→ **PROMPT**
Lay out every line of the records below as a Markdown table with the columns "Row" and "Line," numbering the rows and skipping blank lines. Leave the picture lines out of the table.

^^^^

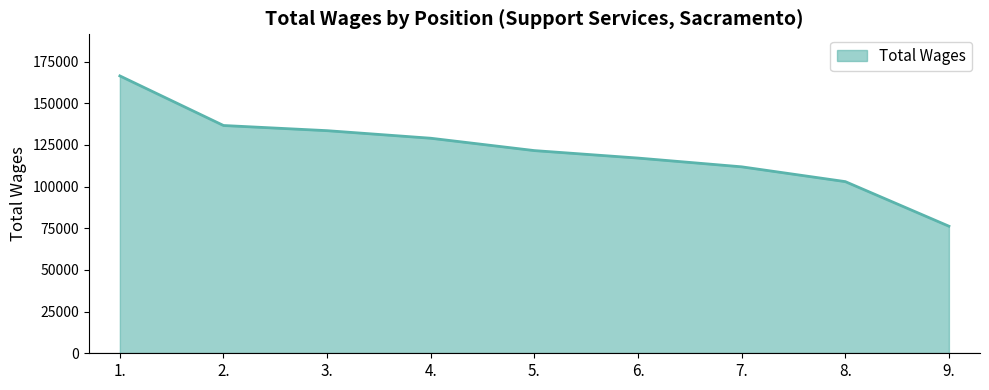

What is the greatest value displayed?

166433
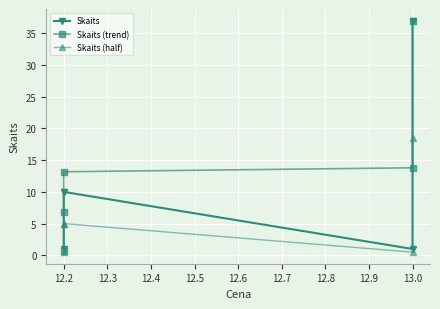

True or false: Skaits and Skaits (half) cross at least once.

False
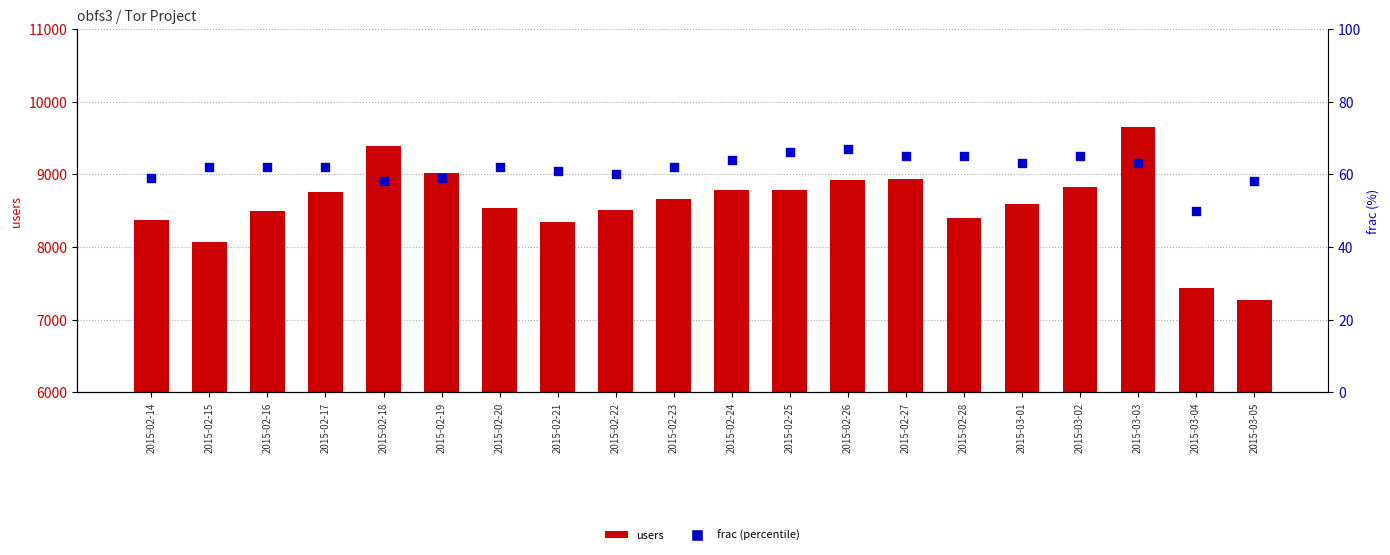

What is the total value across all series at 2015-02-28?

8458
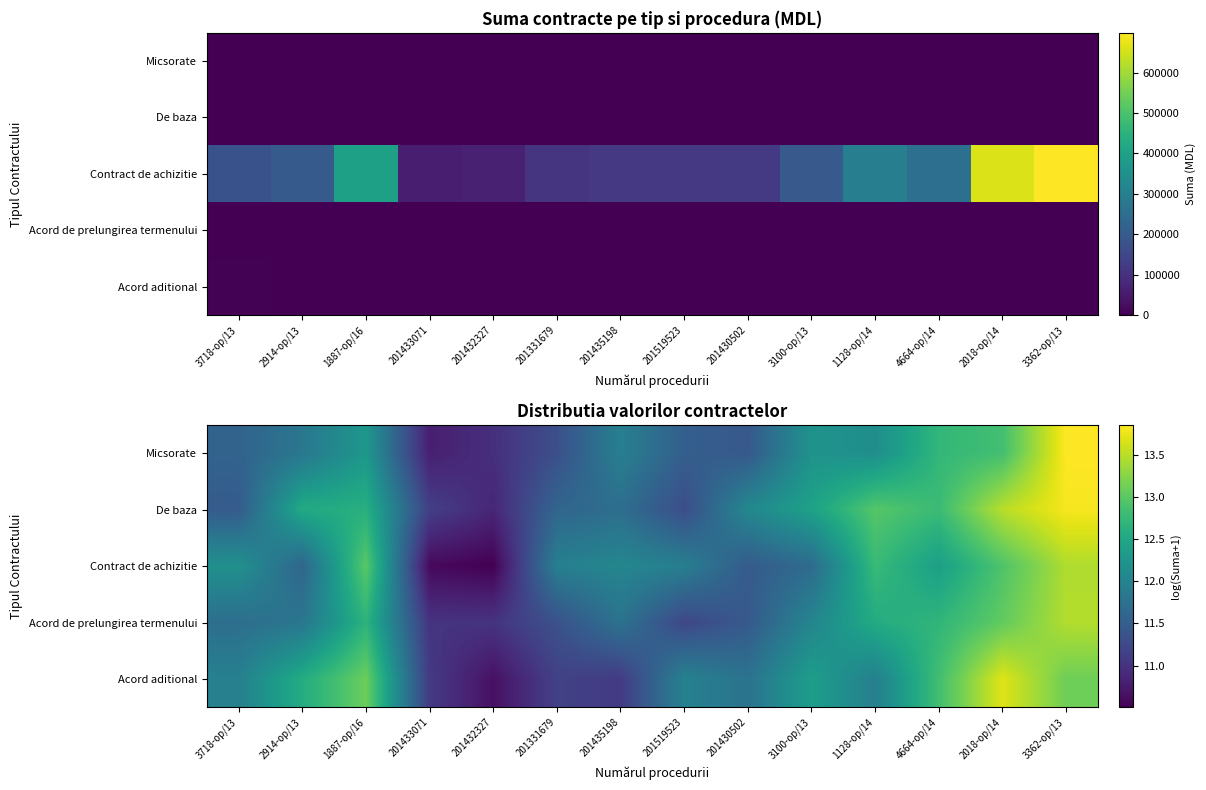

Is the value of Acord de prelungirea termenului at 1887-op/16 greater than the value of Acord aditional at 3362-op/13?

No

^^^^

→ **REPLY**
| Row | Line |
|---|---|
| 1 | What is the greatest value displayed? |
| 2 | 166433 |
| 3 | True or false: Skaits and Skaits (half) cross at least once. |
| 4 | False |
| 5 | What is the total value across all series at 2015-02-28? |
| 6 | 8458 |
| 7 | Is the value of Acord de prelungirea termenului at 1887-op/16 greater than the value of Acord aditional at 3362-op/13? |
| 8 | No |